## TEXT EXCERPT
[Begin]

The Probate Guide to Fraudulent Misrepresentation

Fraudulent misrepresentation, occurs when a false statement is knowingly made about an important fact, with the intent that the representation will cause another to act upon it, and the party relying on the representation is injured or damaged as a result. This can be the basis of legal action in some probate situations. When an individual makes a false statement, knowing that it is false and intending for another person to act on it, they may have committed fraudulent misrepresentation.

What are the four elements of fraudulent misrepresentation in probate?

Under Florida law, there are four elements of fraudulent misrepresentation in probate:

  1. Making a false statement about a material fact
  2. Knowing that the representation is false
  3. Intending for the representation induce another to act on it
  4. Causing injury by the party acting in reliance on the representation

 Fraudulent misrepresentation may also occur when someone should have known a statement was false or if a party intentionally withholds information.

However, not every false statement can lead to a claim of fraudulent misrepresentation.  The statement must be about a material fact. A fact is considered material when it plays an essential role in the decision making of an individual. A fact may be considered material if an individual would not have taken the action they did but for the false statement.

How do you prove fraudulent misrepresentation?

To prove fraudulent misrepresentation, the elements above must be proved. Additionally there must be detailed factual evidence to support each of the four elements of the claim.

Can you sue for false representation in a will or trust?

[End]

For each statement, answer yes or no as to whether it agrees with the probate guide, and quote the guide's words that decide it. (a) Florida law lists four elements of fraudulent misrepresentation in probate. (b) Any false statement can support a claim of fraudulent misrepresentation. (c) Intentionally withholding information can amount to fraudulent misrepresentation.

(Stored data entries)

[Begin]

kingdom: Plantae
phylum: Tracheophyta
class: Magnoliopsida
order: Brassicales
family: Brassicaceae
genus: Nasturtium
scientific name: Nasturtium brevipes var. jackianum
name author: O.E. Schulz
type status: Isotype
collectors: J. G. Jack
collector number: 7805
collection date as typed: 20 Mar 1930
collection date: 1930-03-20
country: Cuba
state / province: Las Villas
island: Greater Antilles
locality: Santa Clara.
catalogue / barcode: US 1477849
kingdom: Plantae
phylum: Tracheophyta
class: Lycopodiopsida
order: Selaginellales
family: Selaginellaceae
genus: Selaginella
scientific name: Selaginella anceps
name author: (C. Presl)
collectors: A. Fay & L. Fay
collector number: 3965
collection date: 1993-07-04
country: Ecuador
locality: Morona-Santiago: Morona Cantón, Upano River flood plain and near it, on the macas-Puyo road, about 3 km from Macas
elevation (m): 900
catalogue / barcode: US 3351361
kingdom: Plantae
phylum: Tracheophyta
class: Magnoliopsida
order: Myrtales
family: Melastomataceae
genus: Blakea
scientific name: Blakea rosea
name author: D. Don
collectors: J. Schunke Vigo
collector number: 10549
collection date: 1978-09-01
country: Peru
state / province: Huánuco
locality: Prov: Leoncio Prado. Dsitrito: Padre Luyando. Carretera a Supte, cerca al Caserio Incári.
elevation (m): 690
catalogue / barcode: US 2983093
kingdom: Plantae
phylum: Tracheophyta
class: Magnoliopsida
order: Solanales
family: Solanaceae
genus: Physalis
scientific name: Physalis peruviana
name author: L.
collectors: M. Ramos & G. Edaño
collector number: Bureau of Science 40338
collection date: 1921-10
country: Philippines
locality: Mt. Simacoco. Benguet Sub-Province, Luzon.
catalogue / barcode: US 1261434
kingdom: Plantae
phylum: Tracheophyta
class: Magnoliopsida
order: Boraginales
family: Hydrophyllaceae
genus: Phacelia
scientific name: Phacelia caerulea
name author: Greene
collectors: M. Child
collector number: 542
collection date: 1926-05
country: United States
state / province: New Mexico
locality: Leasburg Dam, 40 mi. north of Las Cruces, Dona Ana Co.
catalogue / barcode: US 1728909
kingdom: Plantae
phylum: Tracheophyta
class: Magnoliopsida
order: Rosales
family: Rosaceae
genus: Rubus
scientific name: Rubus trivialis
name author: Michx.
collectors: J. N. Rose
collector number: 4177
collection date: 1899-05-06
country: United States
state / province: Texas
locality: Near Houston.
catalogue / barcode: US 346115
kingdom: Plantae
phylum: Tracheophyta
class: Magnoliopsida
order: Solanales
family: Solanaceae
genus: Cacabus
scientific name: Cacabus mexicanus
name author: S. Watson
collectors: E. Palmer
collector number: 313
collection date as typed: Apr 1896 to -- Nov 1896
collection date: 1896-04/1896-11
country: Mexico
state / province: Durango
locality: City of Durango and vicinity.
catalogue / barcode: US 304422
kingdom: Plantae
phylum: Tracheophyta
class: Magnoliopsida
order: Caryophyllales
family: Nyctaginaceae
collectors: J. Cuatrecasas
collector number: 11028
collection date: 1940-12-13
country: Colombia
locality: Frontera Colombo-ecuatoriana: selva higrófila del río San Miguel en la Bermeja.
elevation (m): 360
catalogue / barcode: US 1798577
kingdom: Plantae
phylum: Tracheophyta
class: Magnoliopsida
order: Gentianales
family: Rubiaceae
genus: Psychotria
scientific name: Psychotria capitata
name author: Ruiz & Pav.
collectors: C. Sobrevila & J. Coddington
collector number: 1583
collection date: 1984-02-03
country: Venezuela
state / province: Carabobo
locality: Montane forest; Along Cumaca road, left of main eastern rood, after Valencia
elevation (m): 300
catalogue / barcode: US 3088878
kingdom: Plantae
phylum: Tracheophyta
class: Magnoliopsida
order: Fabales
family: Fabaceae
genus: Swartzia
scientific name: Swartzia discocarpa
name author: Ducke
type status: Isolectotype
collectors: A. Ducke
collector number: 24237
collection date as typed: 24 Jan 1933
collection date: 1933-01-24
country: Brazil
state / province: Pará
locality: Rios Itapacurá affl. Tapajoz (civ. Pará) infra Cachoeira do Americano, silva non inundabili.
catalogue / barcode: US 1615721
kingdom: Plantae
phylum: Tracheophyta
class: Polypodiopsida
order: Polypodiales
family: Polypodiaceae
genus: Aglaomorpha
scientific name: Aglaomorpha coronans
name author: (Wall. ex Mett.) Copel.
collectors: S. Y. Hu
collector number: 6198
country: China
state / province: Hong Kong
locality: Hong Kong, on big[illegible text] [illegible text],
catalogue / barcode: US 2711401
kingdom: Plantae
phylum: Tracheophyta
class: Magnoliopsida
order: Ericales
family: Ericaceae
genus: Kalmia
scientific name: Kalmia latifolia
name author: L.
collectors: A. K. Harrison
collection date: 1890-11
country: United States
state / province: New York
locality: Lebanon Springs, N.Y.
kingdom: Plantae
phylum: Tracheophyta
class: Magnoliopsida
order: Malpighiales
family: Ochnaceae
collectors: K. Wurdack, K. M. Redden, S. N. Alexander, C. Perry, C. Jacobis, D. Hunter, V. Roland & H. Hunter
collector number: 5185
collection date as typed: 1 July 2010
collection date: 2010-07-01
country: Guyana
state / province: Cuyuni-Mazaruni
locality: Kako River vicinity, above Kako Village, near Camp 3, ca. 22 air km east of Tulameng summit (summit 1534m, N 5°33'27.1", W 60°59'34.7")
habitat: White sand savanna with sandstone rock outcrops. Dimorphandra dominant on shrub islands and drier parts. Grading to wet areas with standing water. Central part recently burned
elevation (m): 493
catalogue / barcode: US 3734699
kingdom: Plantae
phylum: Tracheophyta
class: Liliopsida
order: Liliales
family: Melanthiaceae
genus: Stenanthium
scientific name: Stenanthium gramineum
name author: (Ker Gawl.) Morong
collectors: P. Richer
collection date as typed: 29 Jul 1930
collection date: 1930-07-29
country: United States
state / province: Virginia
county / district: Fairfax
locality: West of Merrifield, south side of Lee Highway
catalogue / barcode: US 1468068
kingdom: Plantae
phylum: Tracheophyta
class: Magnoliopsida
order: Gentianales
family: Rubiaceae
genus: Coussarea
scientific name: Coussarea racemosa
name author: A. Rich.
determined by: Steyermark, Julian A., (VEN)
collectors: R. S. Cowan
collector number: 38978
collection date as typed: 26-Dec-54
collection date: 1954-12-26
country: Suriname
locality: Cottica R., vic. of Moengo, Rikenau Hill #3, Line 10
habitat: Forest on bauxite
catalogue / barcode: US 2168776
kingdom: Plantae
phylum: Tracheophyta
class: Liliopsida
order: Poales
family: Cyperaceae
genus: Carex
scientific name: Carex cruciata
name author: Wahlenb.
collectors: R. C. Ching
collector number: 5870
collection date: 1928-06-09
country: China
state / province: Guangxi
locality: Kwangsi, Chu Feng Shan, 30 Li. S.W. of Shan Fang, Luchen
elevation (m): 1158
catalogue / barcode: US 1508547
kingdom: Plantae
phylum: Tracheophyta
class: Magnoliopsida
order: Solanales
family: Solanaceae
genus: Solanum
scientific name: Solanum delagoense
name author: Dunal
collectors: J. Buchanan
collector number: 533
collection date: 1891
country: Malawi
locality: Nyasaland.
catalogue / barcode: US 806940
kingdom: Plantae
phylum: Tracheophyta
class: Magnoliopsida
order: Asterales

[End]

## EXERCISE OUTPUT
(a) Yes: "Under Florida law, there are four elements of fraudulent misrepresentation in probate"
(b) No: "not every false statement can lead to a claim of fraudulent misrepresentation"
(c) Yes: "Fraudulent misrepresentation may also occur when someone should have known a statement was false or if a party intentionally withholds information."